How many numbers of mole is different from the concentration...
How many numbers of mole of Na2CO3 is 1 From the equation, which correspond with option A.
and the concentration is 0.01mol/dm³ which correspond with option C
I think, nA/nB = CAVA/n.
where nA/nB is mole ratio of the reacting mole of HCl to Na2CO3 = 2/1. CA is concentration of HCl given as 0.05mol/dm3 . VA is volume of HCl given as 10cm3 = 0.01dm3. and n is the number of mole of Na2CO3 required to neutralize the HCl.
So, n = CAVA/(nA/nB) = 0.05 × 0.01/2 = 2.5×10^-4mol.
There number of mole of CaCO3 required to completely neutralize 10cm3 of 0.05mol/dm3 concentration of HCl is 2.5×10^-4 mol
I think, nA/nB = CAVA/n.
where nA/nB is mole ratio of the reacting mole of HCl to Na2CO3 = 2/1. CA is concentration of HCl given as 0.05mol/dm3 . VA is volume of HCl given as 10cm3 = 0.01dm3. and n is the number of mole of Na2CO3 required to neutralize the HCl.
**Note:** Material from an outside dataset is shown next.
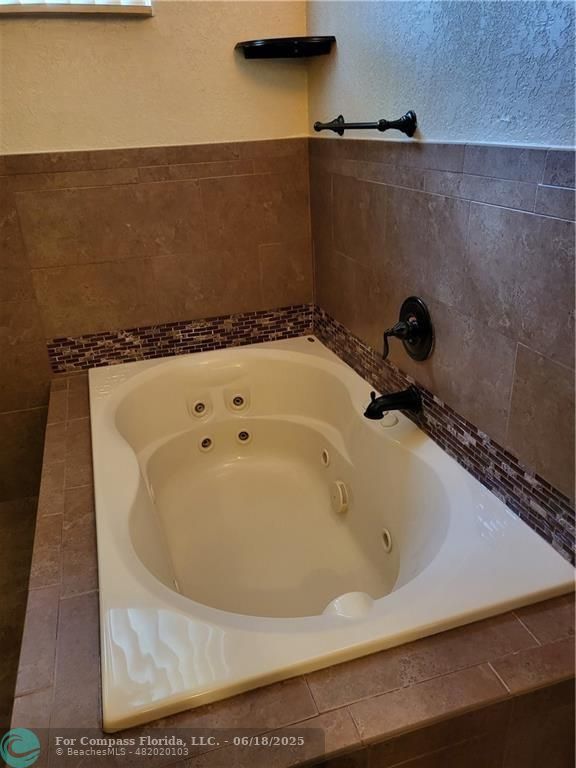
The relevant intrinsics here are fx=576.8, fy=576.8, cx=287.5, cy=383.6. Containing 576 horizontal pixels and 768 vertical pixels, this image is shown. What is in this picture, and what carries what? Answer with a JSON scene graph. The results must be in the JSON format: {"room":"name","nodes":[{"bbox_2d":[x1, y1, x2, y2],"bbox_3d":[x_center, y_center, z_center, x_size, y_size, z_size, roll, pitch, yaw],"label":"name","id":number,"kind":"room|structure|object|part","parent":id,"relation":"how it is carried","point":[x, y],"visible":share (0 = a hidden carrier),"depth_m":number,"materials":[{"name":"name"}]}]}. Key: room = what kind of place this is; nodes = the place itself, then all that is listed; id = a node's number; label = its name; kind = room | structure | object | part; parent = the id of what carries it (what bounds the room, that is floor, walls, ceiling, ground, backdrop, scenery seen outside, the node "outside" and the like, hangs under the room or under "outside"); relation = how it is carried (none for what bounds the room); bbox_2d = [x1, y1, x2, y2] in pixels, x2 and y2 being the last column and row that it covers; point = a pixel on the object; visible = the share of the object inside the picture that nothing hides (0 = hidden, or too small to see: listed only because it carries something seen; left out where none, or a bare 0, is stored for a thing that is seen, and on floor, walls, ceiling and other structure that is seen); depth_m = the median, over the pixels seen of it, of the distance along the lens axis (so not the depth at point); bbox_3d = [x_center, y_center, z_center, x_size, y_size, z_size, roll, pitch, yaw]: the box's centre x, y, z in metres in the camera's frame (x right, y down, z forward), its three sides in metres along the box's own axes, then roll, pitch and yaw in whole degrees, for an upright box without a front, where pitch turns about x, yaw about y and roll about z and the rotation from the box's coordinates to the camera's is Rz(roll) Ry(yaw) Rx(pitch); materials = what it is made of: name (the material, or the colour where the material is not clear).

So, n = CAVA/(nA/nB) = 0.05 × 0.01/2 = 2.5×10^4mol.
There number of mole of CaCO3 required to completely neutralize 10cm3 of 0.05mol/dm3 concentration of HCl is 2.5×10^4 mol
CAVA/CBVB=NA/NB
We are looking for CB(concentration of base)
=CAVA*NB/VB*NA
=10*0.05/25*2=0.01 ans c.
Don't understand you guys? Correct solving but wrong option?
So this is how Jamb kept frustrating us abi?